The private sector economic bodies responded with the following:
-Raising the minimum wage from LL500 000 to LL600 000 (20 percent increase).
-Applying the inflation rate of 16.3 percent to wages below LL1 million. Applying an increase between LL100 000 and LL163 000 to all other salaries.
-Rejecting the inclusion of transportation fees in the basic salary.
-Keeping the transportation allowances at its current rate LL8 000/day
-Keeping the ceiling for education fees at LL1 million per family.

The President of the Beirut Traders Association, Nicolas Chammas, said that the Minister of Labor had initially suggested adding nine percent to the 16 percent inflation rate. He said that the minister proposed paying the present amount of the NSSF medical subscription (nine percent) directly to the employees, while funding the NSSF through other sources (real estate transactions taxes). Employers pay seven percent of the salary of each employee as a subscription to the NSSF – Maternity and sickness fund, while the employee pays two percent.

“The minister was seeking other sources to fund the wage upgrade and thus he acknowledged that the private sector bodies are incapable of increasing wages by more than 16 percent,” he said.

Chammas also said that the economic bodies support the concept of a universal health coverage plan that would include all Lebanese residents. However, he said that such a scheme is impractical at the moment and requires a comprehensive reform process in the NSSF institution.

The GCLU responded with the following:
-Increasing the salaries of all workers (based on law 36/67) through amending the Cabinet decree (October) in line with the Shura council’s recommendations.
-Issuing a separate decree for raising transportation allowances to LL10 000 per actual working day
-Raising the education allowances to LL750 000 per student (from LL500 000) and a maximum of LL1.5 million for each family
-Including the transportation and education allowances in the basic salary
-Rejecting any adjustment to the NSSF subscriptions.

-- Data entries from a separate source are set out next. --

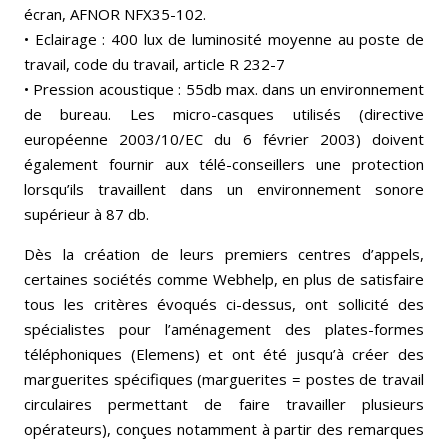
écran, AFNOR NFX35-102.
• Eclairage : 400 lux de luminosité moyenne au poste de
travail, code du travail, article R 232-7
• Pression acoustique : 55db max. dans un environnement
de bureau. Les micro-casques utilisés (directive
européenne 2003/10/EC du 6 février 2003) doivent
également fournir aux télé-conseillers une protection
lorsqu’ils travaillent dans un environnement sonore
supérieur à 87 db.
Dès la création de leurs premiers centres d’appels,
certaines sociétés comme Webhelp, en plus de satisfaire
tous les critères évoqués ci-dessus, ont sollicité des
spécialistes pour l’aménagement des plates-formes
téléphoniques (Elemens) et ont été jusqu’à créer des
marguerites spécifiques (marguerites = postes de travail
circulaires permettant de faire travailler plusieurs
opérateurs), conçues notamment à partir des remarques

The associations of high school teachers responded with the following:
-Recognizing the year 1996, rather than 2008, as the base year for calculating the price hike rate (rejecting the 16 percent inflation rate)
-Correcting wages through adding percentages to the wage fractions: 60 percent, 40 percent, 20 percent (ascending order) plus a retroactive effect since 1/1/2011.
-Including the transportation allowances in the basic salary.
-Providing health care coverage for all Lebanese residents through taxes on real estate transactions and interest profits, while sustaining the NSSF subscriptions for employees.
The association said that it will ask Nahas to present two separate proposals to the Council of Ministers: The first for the wage increase, which should be adopted without delay, and the second for the universal health coverage plan, which requires much deliberation.